Wenn man vor diesem Hintergrund – ich komme zum Schluss, meine Damen und Herren – auch die Dramaturgie im Aufbau des Antrags und die Wortwahl betrachtet, dann, vorsichtig formuliert, könnte mindestens der starke Eindruck entstehen, dass der Antragsteller den Schutz des Vermögens der Bundesbank eher nur vorschiebt, dass er gar kein Interesse hat an einer Stabilisierung und erfolgreichen Zukunft von TARGET2 der Europäischen Zentralbank sowie des Systems der Zentralbank, dass er kein Interesse hat an einem gemeinsamen Euro – das ist gerade auch in der Debatte noch mal sehr deutlich geworden – und damit auch kein Interesse hat an einer erfolgreichen wirtschaftlichen Zusammenarbeit und Kooperation in Europa zum Nutzen der Bürgerinnen und Bürger.

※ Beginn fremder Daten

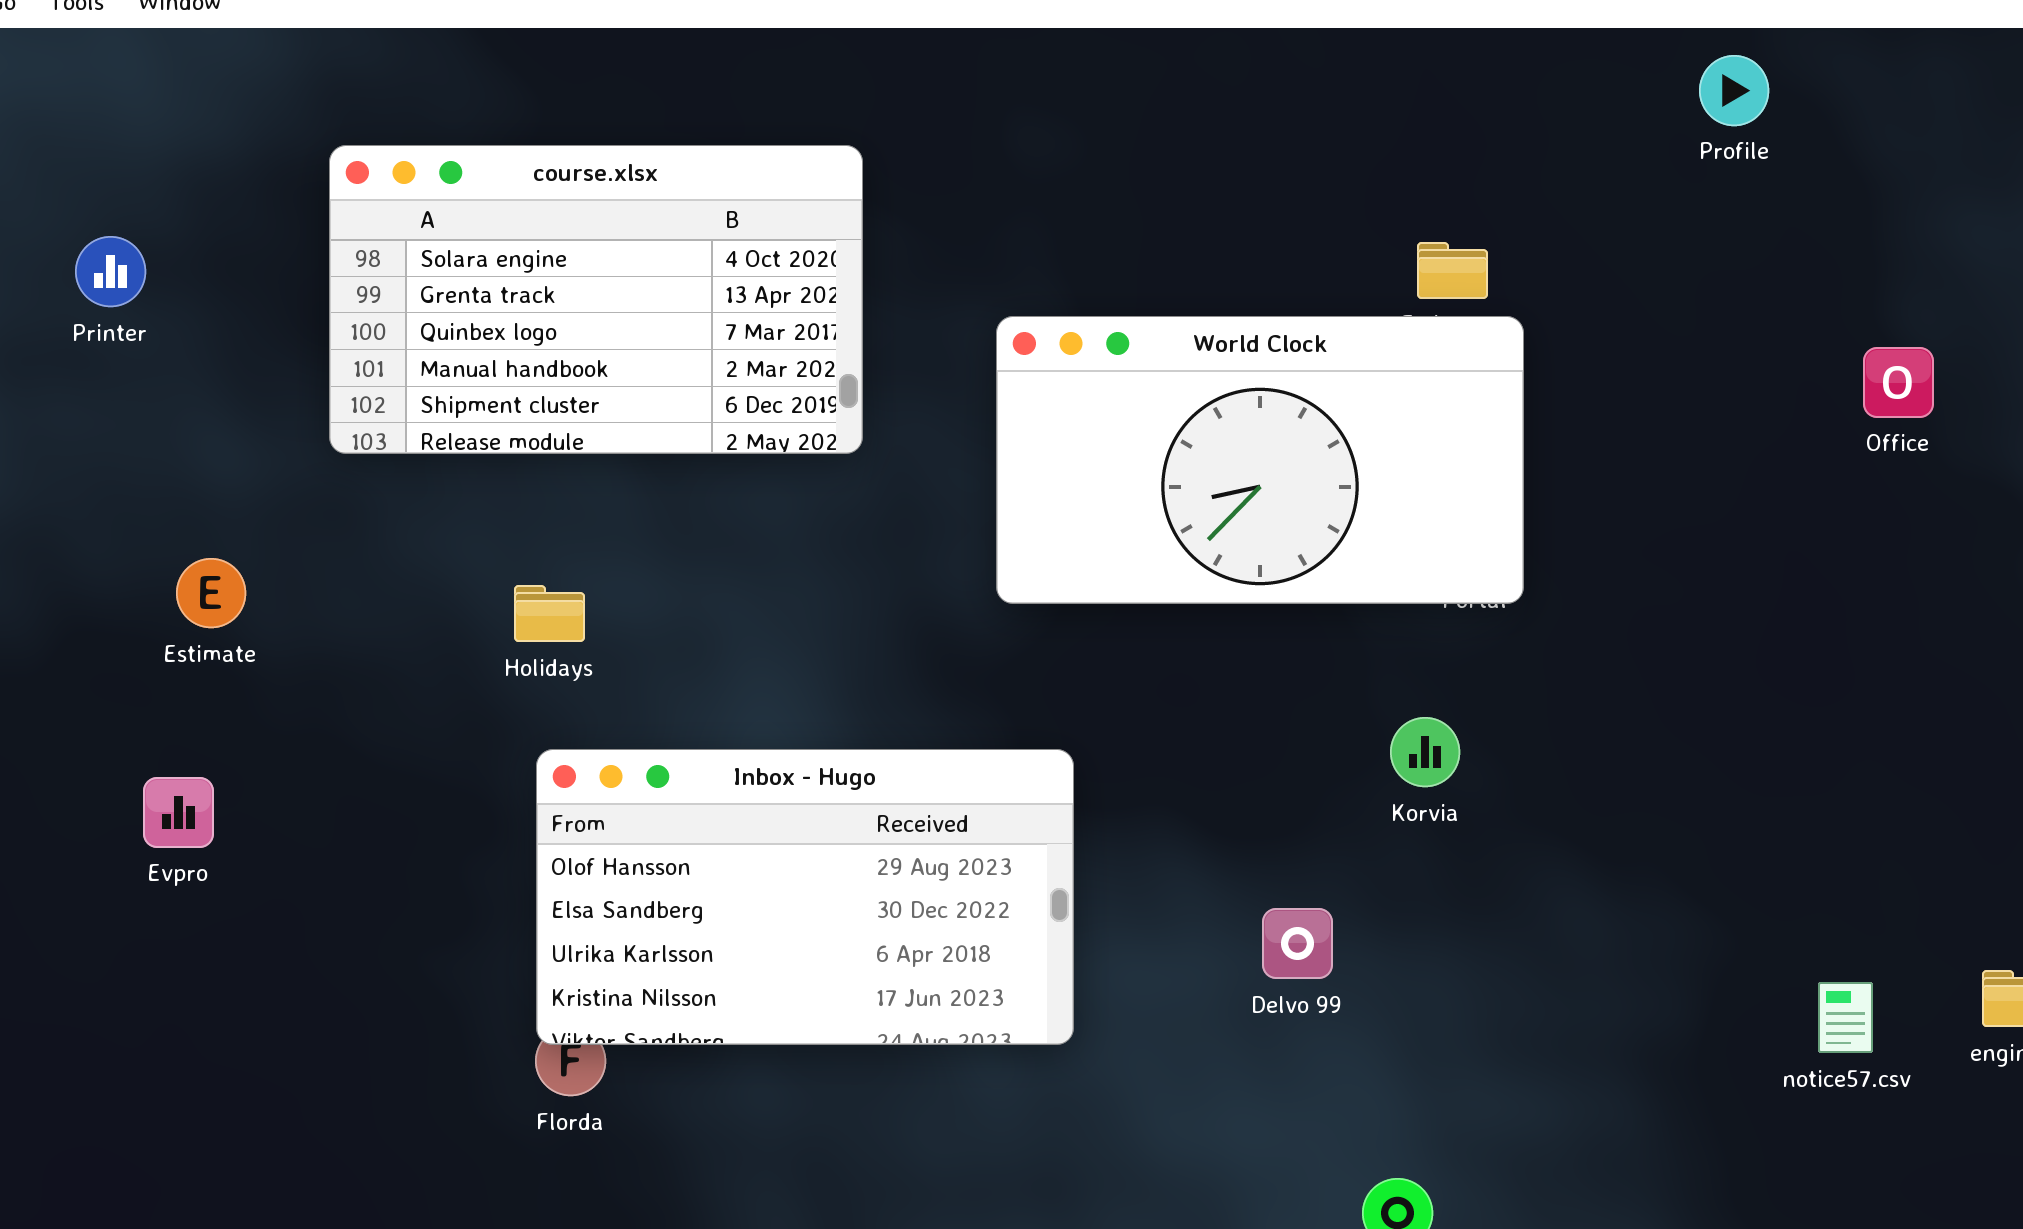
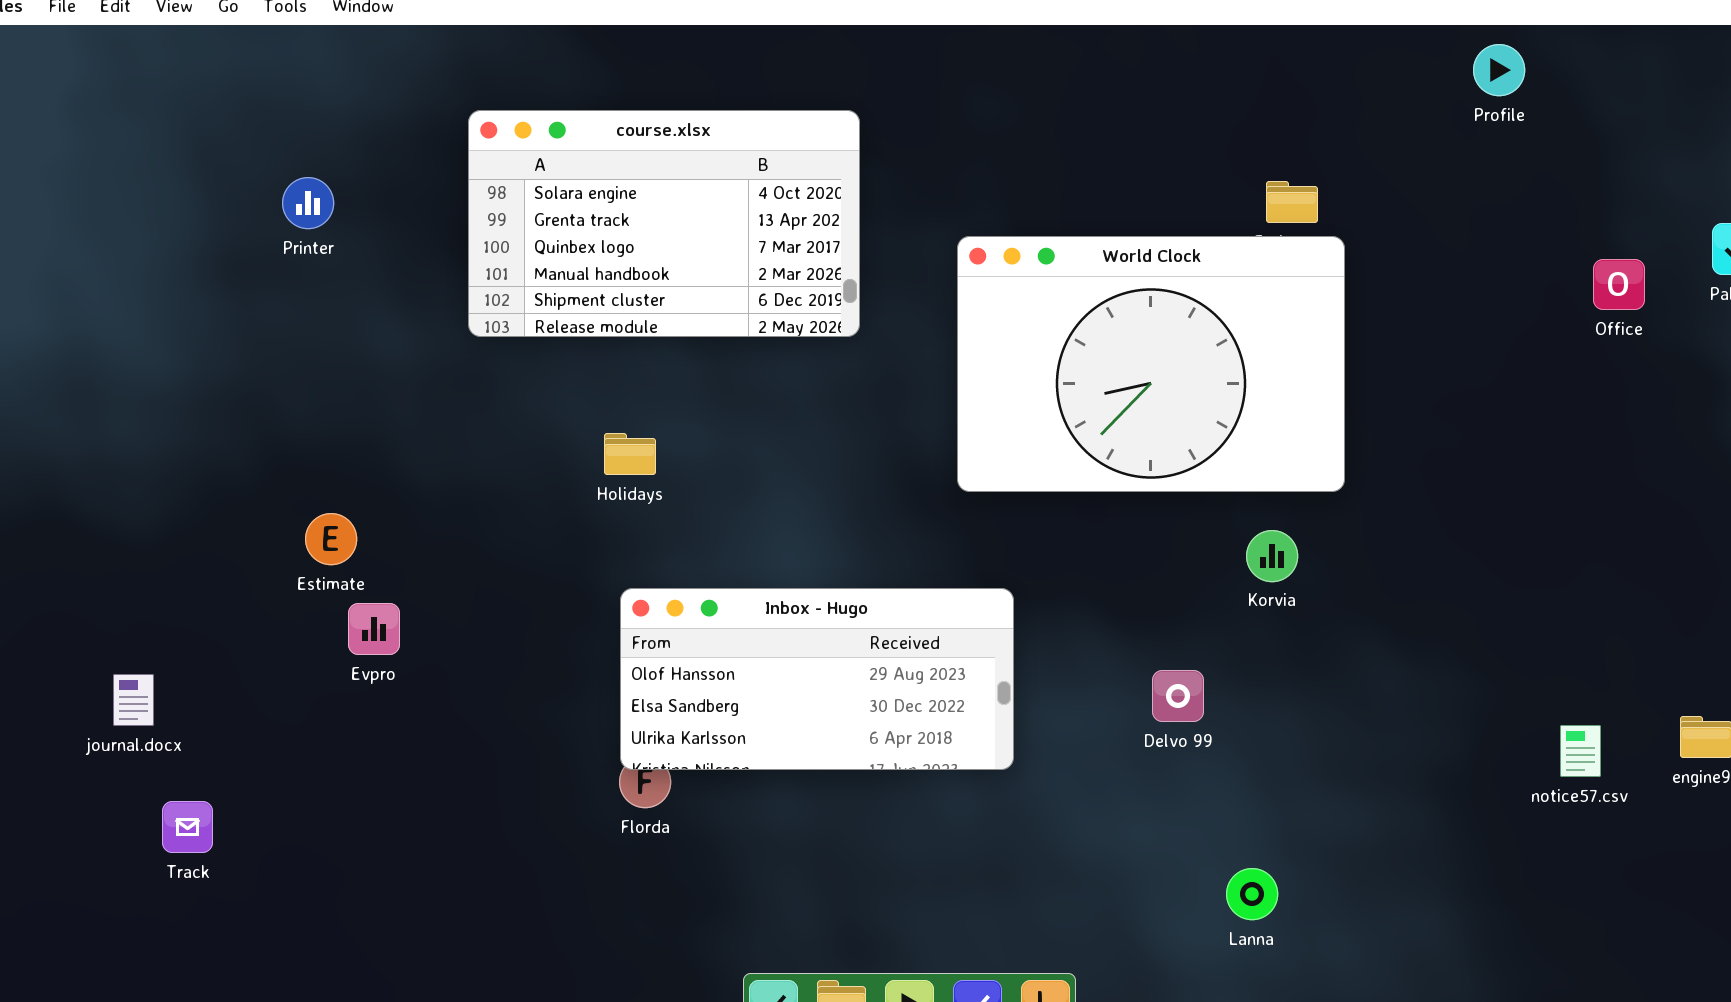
World Clock: [996,316,1524,604] -> [957,236,1345,492], resized
Estimate: [176,558,246,628] -> [305,513,357,565], moved
Inbox - Hugo: [536,749,1074,1045] -> [620,588,1014,770], resized
Evpro: [143,777,214,848] -> [348,603,400,655], moved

(Beifall des Abg. Lothar Binding [Heidelberg] [SPD])

Vizepräsident Wolfgang Kubicki:

Kommen Sie jetzt bitte wirklich zum Schluss, Herr Kollege.

Dr. Hermann-Josef Tebroke (CDU/CSU):

Herr Präsident, ich schließe.

Vizepräsident Wolfgang Kubicki:

Ja, das machen Sie bitte gleich.

Dr. Hermann-Josef Tebroke (CDU/CSU):

Was wir wollen – darum können wir nicht einverstanden sein –: Wir wollen TARGET2 sichern und gegebenenfalls nötiges Vertrauen stärken. Wir wollen die Risiken rational analysieren und sie auch entsprechend managen. Wir möchten die Gründe für dauerhafte strukturelle Leistungsbilanzunterschiede und für Vertrauensverluste bei den Banken nicht mit geldpolitischen Instrumenten, –

Vizepräsident Wolfgang Kubicki:

Herr Kollege, bitte jetzt!

Dr. Hermann-Josef Tebroke (CDU/CSU):

– sondern mit geeigneten Mitteln innerhalb der jeweiligen Zuständigkeit regeln. Darum lehnen wir – meine Damen und Herren, das können Sie nachvollziehen – den Antrag ab.

Ich danke Ihnen für Ihre Aufmerksamkeit.